Wilbon and Tony Kornheiser each responded on their long-running television show "PTI" to comments Smith made earlier in the week in an interview with GQ, in which the 36-year-old quarterback claimed he "threw a wrench" in Washington's plans when he decided to return to football last summer.


"They didn't want me there," Smith told GQ, comments which he has since walked back through sources.

"This is shameful!" shouted Wilbon. "The Washington Football Team had better communicate better with him then to make sure there isn't resentment. The public relations, or as you like to say, the 'optics' of this, are just football at its worst. This is all the worst about football and the culture of football. We have so many people that like to talk about the values it builds and how it's the best team sport — this is the dark side of it."

"And you talk about the injuries people suffer and how they limp away or crawl away from the game," he said. "There's nothing but nobility about Alex Smith, and I like Ron Rivera from what I know of Ron Rivera, but Tony, this is shameful! If they didn't make it known, 'We are unsure about your ability, but we open our arms to you.'

"At this time, the place we are in the world, that he was made to feel that way — and I believe him — and the Washington Football Club, no matter who runs it, apparently, or is running it day to day, it can't get out of its own way for smelly behavior, or what is perceived as that by Alex Smith and then, connected to that, by me."

Wilbon went on to say he'd be embarrassed to call himself a Washingtonian: "I'd be embarrassed! There's lots of stuff out there about the Washington Football Team that's worse, that borders on illegal. This, Tony... they have to be better.

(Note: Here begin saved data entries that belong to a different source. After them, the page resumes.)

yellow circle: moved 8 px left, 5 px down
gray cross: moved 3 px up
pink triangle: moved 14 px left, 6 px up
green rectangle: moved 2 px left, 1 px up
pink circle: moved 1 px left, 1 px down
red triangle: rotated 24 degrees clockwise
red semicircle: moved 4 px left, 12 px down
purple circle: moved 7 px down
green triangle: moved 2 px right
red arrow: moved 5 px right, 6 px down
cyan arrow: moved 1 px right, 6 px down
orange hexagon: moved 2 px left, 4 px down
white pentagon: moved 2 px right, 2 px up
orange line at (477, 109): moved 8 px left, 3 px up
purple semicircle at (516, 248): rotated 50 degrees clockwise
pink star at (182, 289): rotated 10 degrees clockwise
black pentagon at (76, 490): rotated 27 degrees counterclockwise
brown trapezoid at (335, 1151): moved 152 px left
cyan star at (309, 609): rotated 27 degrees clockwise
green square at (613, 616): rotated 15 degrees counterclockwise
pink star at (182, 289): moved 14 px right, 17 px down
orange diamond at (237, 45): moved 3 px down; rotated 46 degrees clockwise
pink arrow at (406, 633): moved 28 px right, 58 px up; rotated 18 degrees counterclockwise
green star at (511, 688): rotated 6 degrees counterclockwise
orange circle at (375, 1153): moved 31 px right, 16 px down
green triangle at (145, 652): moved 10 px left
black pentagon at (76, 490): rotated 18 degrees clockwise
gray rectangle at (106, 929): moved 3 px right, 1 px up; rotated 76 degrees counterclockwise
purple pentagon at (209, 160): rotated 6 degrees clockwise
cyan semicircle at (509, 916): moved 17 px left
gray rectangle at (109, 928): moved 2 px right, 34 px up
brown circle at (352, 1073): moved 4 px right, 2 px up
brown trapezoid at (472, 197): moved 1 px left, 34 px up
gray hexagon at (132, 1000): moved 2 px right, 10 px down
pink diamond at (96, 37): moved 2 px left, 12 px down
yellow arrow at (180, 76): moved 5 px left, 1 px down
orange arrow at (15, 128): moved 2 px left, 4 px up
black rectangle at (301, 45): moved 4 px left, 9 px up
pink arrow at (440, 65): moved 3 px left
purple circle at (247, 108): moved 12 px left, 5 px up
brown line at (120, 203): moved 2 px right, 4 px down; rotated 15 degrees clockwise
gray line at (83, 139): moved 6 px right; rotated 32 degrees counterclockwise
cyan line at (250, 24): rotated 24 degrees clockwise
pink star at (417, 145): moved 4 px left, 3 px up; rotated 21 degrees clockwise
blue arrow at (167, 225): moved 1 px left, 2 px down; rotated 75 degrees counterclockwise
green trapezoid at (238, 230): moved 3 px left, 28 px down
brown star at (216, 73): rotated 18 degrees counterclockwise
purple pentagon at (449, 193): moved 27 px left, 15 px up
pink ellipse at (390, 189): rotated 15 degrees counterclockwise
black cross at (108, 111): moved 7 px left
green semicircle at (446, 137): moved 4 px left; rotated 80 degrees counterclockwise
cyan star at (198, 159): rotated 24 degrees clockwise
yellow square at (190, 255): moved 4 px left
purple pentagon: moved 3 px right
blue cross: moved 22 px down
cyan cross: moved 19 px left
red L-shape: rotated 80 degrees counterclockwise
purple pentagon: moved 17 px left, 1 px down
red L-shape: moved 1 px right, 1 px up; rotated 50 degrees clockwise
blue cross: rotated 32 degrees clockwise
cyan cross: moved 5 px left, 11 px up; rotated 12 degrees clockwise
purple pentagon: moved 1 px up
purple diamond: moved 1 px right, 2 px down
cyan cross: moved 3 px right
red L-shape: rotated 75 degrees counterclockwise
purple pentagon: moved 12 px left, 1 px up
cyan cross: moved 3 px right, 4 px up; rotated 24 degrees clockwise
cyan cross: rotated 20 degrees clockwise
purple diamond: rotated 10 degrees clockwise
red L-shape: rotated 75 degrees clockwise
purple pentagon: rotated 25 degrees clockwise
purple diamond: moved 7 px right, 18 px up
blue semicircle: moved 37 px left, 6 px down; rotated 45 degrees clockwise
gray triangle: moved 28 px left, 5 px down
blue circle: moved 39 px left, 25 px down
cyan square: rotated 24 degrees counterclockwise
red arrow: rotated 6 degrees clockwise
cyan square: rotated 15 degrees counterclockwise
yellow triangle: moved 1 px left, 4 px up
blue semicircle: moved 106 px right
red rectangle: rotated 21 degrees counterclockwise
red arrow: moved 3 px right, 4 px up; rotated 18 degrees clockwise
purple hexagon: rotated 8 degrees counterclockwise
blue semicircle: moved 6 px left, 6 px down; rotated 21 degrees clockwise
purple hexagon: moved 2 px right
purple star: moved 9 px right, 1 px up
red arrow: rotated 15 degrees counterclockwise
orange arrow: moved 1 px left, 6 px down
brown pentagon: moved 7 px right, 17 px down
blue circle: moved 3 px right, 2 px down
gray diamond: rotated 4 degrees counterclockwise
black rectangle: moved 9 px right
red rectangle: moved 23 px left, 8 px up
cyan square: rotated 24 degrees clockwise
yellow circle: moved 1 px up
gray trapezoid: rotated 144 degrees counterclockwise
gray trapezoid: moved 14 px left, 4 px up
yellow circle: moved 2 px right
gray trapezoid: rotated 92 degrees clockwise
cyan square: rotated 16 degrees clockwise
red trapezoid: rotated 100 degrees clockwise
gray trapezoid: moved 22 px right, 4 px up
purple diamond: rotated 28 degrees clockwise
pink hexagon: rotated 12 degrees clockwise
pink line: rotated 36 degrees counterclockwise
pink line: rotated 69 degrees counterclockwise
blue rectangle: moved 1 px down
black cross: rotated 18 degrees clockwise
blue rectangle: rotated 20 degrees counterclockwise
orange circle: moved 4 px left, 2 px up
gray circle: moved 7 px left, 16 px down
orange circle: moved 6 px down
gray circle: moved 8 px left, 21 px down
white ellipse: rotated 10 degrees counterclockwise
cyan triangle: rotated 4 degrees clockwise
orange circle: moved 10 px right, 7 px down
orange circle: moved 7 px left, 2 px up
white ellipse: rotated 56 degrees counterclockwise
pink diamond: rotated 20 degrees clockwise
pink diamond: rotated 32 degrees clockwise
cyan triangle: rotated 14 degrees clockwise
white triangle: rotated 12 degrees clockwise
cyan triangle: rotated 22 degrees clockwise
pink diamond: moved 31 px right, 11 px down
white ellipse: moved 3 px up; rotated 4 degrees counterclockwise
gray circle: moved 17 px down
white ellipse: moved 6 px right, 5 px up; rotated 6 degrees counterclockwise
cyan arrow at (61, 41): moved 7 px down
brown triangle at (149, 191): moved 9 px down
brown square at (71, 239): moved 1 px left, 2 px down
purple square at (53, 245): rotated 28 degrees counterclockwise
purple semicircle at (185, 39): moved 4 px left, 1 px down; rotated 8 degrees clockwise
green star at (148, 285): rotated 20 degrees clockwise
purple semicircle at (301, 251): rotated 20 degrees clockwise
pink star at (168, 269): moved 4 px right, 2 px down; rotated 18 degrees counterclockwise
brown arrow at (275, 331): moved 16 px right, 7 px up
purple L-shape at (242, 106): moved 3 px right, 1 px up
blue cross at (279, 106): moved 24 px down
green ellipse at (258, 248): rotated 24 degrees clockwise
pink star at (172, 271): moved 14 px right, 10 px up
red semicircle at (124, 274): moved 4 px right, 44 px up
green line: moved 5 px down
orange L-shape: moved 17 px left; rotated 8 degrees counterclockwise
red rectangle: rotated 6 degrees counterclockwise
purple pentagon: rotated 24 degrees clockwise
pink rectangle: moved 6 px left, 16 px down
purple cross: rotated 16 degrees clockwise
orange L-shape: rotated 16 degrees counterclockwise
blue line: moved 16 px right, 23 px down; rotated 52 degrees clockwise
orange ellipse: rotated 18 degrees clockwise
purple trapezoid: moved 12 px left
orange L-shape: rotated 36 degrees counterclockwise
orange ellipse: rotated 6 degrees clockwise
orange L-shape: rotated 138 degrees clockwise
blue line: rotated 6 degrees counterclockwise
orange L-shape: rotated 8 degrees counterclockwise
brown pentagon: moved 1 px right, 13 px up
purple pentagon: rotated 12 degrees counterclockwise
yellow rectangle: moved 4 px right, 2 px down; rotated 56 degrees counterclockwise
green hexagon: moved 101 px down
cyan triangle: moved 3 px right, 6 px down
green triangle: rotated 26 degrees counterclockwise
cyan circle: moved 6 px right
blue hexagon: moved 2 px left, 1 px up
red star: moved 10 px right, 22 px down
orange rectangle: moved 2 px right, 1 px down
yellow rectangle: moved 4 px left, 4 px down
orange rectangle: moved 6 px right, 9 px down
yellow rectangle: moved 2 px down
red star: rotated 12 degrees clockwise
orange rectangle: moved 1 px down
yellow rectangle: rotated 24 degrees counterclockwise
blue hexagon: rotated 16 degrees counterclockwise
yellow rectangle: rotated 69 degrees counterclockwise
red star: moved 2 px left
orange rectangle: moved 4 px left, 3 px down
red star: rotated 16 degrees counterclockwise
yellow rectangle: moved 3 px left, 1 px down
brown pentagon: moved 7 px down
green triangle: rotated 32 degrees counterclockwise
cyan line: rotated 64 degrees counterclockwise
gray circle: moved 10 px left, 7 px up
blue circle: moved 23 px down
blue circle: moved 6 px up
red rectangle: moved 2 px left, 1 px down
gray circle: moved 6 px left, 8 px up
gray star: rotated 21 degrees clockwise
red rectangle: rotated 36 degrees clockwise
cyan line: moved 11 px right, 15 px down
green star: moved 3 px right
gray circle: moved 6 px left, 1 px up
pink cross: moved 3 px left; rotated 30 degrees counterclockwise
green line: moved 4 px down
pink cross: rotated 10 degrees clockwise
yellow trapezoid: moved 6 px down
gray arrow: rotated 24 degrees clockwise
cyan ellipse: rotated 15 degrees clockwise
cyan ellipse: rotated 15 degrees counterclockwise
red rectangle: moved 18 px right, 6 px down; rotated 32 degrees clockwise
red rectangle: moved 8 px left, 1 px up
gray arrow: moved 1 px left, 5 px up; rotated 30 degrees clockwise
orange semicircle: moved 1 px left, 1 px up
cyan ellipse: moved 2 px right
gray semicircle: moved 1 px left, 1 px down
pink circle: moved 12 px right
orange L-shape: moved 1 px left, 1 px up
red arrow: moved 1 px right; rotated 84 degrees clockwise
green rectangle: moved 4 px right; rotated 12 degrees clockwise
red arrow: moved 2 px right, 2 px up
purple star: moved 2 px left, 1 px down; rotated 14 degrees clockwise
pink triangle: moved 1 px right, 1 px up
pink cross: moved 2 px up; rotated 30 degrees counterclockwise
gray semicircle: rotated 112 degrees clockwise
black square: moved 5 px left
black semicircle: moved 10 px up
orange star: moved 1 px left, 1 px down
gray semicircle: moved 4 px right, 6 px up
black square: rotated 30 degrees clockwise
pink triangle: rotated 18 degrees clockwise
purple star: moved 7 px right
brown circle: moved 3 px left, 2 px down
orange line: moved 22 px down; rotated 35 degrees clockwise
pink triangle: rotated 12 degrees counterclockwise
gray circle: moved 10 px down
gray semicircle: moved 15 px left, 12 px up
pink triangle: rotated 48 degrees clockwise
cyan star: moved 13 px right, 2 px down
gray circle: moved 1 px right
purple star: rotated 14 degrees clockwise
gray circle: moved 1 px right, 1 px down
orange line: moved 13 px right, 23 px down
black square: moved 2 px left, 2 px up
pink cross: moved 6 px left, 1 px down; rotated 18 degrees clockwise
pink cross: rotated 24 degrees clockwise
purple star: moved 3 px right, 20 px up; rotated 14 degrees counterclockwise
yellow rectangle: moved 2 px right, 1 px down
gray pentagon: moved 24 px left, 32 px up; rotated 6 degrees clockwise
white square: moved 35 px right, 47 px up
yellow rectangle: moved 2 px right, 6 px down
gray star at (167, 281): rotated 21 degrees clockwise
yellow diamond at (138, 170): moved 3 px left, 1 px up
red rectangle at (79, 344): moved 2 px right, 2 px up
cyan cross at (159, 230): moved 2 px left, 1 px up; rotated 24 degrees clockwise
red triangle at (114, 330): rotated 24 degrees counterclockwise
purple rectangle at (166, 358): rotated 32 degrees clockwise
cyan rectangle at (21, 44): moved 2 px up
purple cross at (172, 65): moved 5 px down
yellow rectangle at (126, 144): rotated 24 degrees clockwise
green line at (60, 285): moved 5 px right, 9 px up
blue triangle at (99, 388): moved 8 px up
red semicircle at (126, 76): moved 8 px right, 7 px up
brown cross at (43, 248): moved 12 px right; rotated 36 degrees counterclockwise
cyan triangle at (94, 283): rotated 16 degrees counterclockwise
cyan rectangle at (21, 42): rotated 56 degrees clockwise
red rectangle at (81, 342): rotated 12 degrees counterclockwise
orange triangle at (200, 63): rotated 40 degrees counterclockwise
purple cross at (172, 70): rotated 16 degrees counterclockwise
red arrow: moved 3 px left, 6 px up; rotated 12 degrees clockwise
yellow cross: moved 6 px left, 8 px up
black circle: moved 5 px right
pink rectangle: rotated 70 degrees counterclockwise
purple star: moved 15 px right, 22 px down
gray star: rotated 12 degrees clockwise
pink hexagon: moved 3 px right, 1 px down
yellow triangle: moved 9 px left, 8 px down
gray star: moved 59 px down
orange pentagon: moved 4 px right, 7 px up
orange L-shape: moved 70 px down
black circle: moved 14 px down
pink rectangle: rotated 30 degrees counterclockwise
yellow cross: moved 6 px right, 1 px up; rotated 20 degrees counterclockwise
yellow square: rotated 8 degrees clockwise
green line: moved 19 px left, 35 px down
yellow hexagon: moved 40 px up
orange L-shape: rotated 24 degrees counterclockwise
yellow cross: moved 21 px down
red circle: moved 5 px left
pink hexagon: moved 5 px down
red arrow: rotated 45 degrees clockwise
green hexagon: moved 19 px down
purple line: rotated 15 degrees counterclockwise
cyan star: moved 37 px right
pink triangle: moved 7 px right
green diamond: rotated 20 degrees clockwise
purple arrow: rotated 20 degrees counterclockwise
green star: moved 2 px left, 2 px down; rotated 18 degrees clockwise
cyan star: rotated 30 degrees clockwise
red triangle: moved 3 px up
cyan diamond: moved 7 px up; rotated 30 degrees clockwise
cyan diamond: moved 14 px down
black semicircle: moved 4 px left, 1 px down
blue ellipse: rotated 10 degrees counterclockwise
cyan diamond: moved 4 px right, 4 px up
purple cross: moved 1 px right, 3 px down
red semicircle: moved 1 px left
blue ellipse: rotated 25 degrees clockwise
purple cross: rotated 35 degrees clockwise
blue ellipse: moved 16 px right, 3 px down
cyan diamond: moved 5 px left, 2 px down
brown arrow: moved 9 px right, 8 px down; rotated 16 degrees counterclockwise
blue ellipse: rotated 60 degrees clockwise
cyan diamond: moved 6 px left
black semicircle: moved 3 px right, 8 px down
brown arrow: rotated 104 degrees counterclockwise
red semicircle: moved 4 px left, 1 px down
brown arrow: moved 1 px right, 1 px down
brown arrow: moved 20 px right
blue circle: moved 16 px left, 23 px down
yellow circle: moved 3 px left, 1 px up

"Somebody has to say, in the NFL office, to the Washington Football Team representatives — executives, coaches, whoever the hell it is: 'You need to be better than this.' This is a man's life! He could have lost his life! I don't give a damn about who put him in the game. This is just awful behavior!"

"I could not disagree with you more," Kornheiser replied. "Alex Smith is not saying that he feels this way now. He's saying this is how he felt then, that he was not wanted. Then he went out and proved his worth and he got a chance. And you know this because I've told you this a thousand times, even now when he goes in the game, I hide my eyes. I'm afraid for him. Because of all the medical problems he has had."

"It seems to me totally reasonable that the Washington Football coaching staff felt that way then," Kornheiser continued. "But again what I would say to you is they put him in the game because they thought he could do it. He's 5-1 this year as a starter. He may not have been that good, but his team won when he was in there. They may not want him next year as their No. 1 guy, but I understand why they felt this way."

"I don't care about his future in Washington. That's irrelevant," Wilbon responded. "I care, again, about a team, a franchise, that is always involved in something untoward or seemingly so. Tony, I don't care if he feels that way now. If he felt that way then, why didn't they communicate with him better?

"Why couldn't they say to him... it apparently hasn't been said. Alex Smith is no dope. He's a bright man. Why wouldn't they go to him and say 'we are terrified here'? Communicate that. You just communicated it. You mean a whole building of football people in Reston, Virginia can't communicate that?"